It's easy to find inaccuracies in the film, as Mel Dubofsky pointed out in his review of the film many years ago. But my rejoinder to Mel then and my comment now links to how labor historians use film. Sayles was candid in his admission that he elided details and invented characters (inc. Cooper's, which is at best a composite) to make Matewan more cinematic. A filmmaker's first duty is to make a film that has maximum cinematic impact; the history comes a distant second. That's why so many scholars hired as "consultants" often walk away disappointed (or angry) about the experience.

That said, Matewan has enormous potential value for anyone teaching about the Battle of Blair Mountain (sometimes called the battle for.) If it's a fillmaker's job to entertain; it's the historian's job to get the details right & provide braoder contexts.

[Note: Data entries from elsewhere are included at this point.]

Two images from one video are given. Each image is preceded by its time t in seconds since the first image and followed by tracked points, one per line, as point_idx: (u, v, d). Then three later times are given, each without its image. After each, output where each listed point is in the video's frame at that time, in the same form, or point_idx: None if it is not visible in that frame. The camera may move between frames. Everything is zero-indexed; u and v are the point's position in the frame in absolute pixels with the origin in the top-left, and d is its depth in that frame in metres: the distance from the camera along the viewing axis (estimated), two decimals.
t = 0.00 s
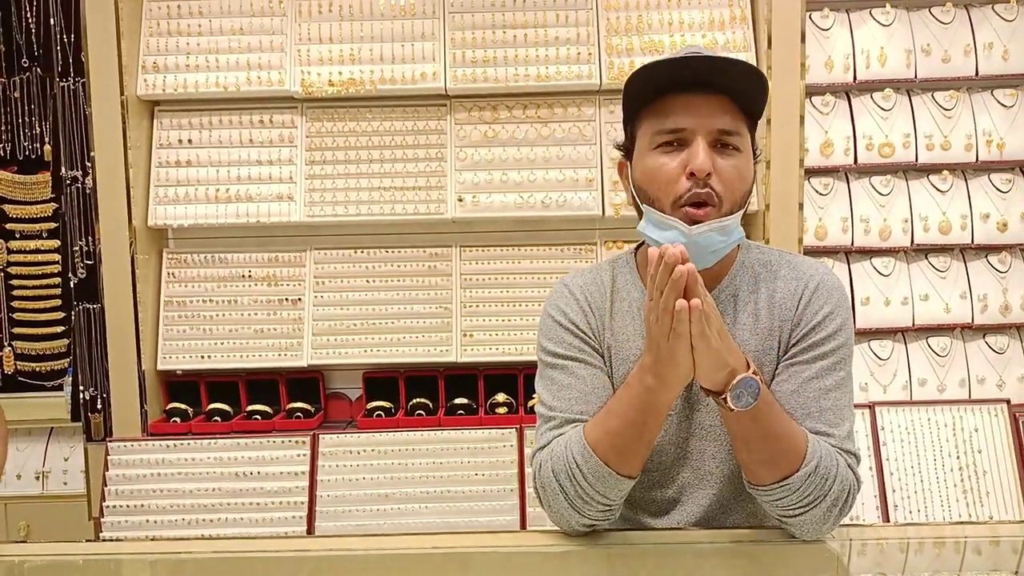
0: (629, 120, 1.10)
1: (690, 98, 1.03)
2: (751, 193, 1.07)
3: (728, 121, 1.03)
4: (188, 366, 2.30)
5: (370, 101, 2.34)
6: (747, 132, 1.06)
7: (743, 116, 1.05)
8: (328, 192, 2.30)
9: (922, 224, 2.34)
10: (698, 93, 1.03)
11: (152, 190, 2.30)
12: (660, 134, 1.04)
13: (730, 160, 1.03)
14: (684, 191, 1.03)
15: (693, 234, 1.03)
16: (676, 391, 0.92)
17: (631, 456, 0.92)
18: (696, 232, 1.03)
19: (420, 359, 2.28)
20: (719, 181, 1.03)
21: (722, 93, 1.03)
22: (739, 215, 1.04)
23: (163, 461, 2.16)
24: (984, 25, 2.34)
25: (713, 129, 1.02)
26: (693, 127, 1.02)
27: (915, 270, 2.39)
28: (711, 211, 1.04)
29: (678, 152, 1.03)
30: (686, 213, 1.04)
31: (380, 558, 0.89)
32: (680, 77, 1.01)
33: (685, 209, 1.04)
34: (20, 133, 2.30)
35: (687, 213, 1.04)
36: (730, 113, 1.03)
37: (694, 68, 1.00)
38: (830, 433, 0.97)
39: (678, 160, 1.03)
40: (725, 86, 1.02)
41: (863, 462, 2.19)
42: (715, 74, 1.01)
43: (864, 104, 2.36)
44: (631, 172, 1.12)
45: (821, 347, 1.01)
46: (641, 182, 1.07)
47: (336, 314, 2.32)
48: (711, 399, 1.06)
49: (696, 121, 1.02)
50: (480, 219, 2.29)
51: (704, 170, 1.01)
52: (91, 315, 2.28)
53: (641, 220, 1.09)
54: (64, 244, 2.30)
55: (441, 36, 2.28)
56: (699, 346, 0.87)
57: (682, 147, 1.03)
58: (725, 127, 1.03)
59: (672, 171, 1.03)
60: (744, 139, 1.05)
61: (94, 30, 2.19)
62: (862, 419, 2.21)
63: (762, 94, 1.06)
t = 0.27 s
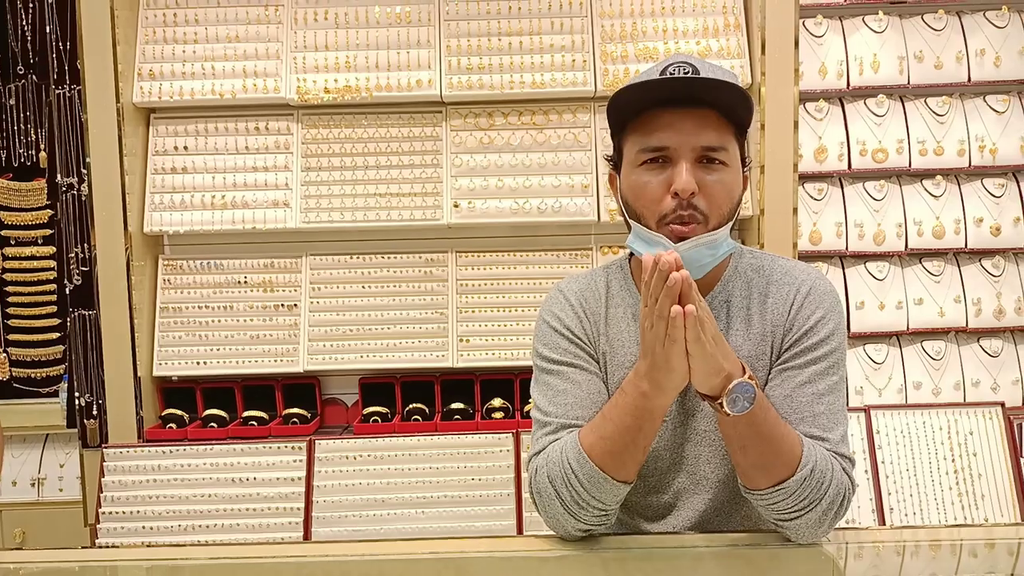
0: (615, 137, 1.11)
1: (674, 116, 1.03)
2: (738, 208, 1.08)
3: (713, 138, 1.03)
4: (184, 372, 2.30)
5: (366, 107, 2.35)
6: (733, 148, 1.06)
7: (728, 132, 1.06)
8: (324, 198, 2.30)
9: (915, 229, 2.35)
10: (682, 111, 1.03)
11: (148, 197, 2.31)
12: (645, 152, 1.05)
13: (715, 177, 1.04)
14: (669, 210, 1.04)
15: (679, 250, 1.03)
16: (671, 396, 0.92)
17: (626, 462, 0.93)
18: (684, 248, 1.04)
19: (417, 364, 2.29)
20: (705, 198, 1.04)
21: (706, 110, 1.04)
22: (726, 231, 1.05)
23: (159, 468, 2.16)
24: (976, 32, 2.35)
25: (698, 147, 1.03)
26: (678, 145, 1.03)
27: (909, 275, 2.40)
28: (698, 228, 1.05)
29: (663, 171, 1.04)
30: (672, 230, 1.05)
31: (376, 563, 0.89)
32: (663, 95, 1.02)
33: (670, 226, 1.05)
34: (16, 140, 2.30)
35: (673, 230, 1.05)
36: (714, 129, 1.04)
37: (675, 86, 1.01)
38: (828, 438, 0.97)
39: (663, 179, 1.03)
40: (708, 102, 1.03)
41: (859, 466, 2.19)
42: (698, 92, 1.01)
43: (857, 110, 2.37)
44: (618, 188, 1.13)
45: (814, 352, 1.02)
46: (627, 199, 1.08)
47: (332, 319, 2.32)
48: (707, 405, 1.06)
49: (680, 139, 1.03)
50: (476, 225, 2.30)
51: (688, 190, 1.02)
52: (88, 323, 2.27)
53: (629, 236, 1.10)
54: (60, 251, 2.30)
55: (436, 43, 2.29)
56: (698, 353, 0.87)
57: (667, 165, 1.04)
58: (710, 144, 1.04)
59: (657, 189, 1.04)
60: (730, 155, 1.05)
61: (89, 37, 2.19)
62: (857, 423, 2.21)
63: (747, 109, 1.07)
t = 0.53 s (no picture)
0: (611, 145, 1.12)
1: (662, 124, 1.04)
2: (734, 210, 1.08)
3: (704, 143, 1.04)
4: (187, 373, 2.31)
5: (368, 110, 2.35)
6: (728, 151, 1.06)
7: (722, 136, 1.05)
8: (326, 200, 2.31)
9: (917, 230, 2.36)
10: (670, 117, 1.04)
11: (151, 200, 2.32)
12: (635, 160, 1.06)
13: (707, 182, 1.04)
14: (660, 217, 1.06)
15: (672, 254, 1.04)
16: (633, 374, 0.94)
17: (602, 448, 0.94)
18: (676, 252, 1.04)
19: (420, 365, 2.30)
20: (697, 204, 1.05)
21: (696, 116, 1.04)
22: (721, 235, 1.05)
23: (161, 469, 2.17)
24: (977, 32, 2.36)
25: (688, 152, 1.04)
26: (666, 152, 1.04)
27: (911, 276, 2.40)
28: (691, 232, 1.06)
29: (654, 178, 1.05)
30: (665, 236, 1.06)
31: (378, 563, 0.90)
32: (649, 103, 1.04)
33: (663, 232, 1.06)
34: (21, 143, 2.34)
35: (666, 236, 1.06)
36: (705, 134, 1.04)
37: (660, 94, 1.02)
38: (836, 440, 0.97)
39: (654, 186, 1.05)
40: (697, 107, 1.03)
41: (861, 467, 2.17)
42: (685, 98, 1.02)
43: (858, 110, 2.37)
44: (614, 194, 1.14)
45: (816, 353, 1.02)
46: (621, 205, 1.09)
47: (335, 320, 2.32)
48: (709, 408, 1.06)
49: (668, 146, 1.04)
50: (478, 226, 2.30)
51: (677, 198, 1.03)
52: (90, 323, 2.20)
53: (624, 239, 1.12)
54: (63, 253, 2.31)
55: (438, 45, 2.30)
56: (718, 334, 0.86)
57: (658, 172, 1.05)
58: (701, 149, 1.04)
59: (648, 197, 1.05)
60: (722, 158, 1.05)
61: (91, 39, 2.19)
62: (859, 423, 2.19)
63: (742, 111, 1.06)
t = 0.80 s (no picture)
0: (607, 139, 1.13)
1: (648, 121, 1.04)
2: (722, 209, 1.08)
3: (689, 141, 1.03)
4: (186, 368, 2.31)
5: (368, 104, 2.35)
6: (717, 148, 1.05)
7: (710, 133, 1.04)
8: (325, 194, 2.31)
9: (917, 225, 2.36)
10: (657, 113, 1.04)
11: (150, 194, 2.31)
12: (622, 156, 1.07)
13: (692, 180, 1.04)
14: (644, 212, 1.06)
15: (655, 252, 1.05)
16: (615, 376, 0.93)
17: (590, 450, 0.95)
18: (659, 250, 1.05)
19: (419, 361, 2.31)
20: (681, 201, 1.05)
21: (682, 113, 1.03)
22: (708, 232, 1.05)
23: (161, 463, 2.17)
24: (978, 27, 2.35)
25: (673, 150, 1.04)
26: (651, 148, 1.04)
27: (910, 271, 2.40)
28: (675, 229, 1.06)
29: (639, 175, 1.05)
30: (650, 231, 1.07)
31: (378, 558, 0.89)
32: (633, 100, 1.04)
33: (647, 227, 1.07)
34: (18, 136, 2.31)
35: (651, 232, 1.07)
36: (692, 131, 1.03)
37: (643, 92, 1.02)
38: (831, 433, 0.97)
39: (638, 183, 1.05)
40: (683, 104, 1.03)
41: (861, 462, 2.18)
42: (669, 96, 1.01)
43: (859, 106, 2.37)
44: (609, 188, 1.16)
45: (815, 348, 1.02)
46: (612, 199, 1.10)
47: (334, 315, 2.33)
48: (708, 403, 1.06)
49: (652, 142, 1.04)
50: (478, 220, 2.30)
51: (659, 194, 1.04)
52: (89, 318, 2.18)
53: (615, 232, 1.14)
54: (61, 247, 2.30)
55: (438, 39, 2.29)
56: (707, 350, 0.85)
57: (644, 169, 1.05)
58: (686, 146, 1.03)
59: (633, 193, 1.06)
60: (709, 155, 1.05)
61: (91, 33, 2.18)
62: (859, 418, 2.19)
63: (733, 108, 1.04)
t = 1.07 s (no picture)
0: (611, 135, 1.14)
1: (645, 115, 1.05)
2: (718, 205, 1.07)
3: (683, 135, 1.03)
4: (187, 367, 2.31)
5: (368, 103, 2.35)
6: (712, 143, 1.04)
7: (705, 128, 1.04)
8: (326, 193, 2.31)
9: (917, 226, 2.36)
10: (654, 108, 1.05)
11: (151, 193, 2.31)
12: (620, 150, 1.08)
13: (686, 174, 1.04)
14: (638, 207, 1.07)
15: (651, 247, 1.06)
16: (611, 376, 0.94)
17: (587, 449, 0.95)
18: (654, 245, 1.06)
19: (419, 360, 2.31)
20: (674, 195, 1.05)
21: (678, 107, 1.04)
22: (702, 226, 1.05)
23: (161, 462, 2.17)
24: (979, 27, 2.35)
25: (666, 144, 1.04)
26: (646, 142, 1.05)
27: (911, 272, 2.40)
28: (669, 224, 1.06)
29: (634, 169, 1.06)
30: (644, 226, 1.07)
31: (378, 557, 0.89)
32: (628, 95, 1.04)
33: (642, 221, 1.07)
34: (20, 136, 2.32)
35: (646, 226, 1.07)
36: (686, 126, 1.03)
37: (636, 85, 1.02)
38: (832, 434, 0.97)
39: (633, 177, 1.06)
40: (678, 98, 1.03)
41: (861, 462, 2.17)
42: (662, 90, 1.02)
43: (859, 106, 2.37)
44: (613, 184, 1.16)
45: (816, 348, 1.02)
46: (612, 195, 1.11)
47: (334, 315, 2.33)
48: (709, 402, 1.06)
49: (648, 136, 1.05)
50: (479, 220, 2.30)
51: (652, 187, 1.04)
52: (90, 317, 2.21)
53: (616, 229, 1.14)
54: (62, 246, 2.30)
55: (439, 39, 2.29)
56: (714, 349, 0.85)
57: (639, 163, 1.06)
58: (679, 140, 1.03)
59: (628, 188, 1.07)
60: (704, 150, 1.04)
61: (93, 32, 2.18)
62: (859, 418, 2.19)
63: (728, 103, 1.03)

The film (or selected parts of) has an emotional impact that texts and lectures seldom induce. It is, if you will, a "hook" through that educators can use to steer students toward a deeper understanding of capital/labor relations in 1920 and beyond. (Or, as Hutton notes, their parallels/echoes in the 1980s.) It still works as an emotional prelude to intellectual analysis. It wasn't unsual for some of my students to weep during Matewan. No one wishes to traumatize, but sometimes emotions trigger more than tears. One of my students even shifted gears and became a labor activist. (Her doing not mine, but it's hard not to wonder if my lectures would have produced the same result.)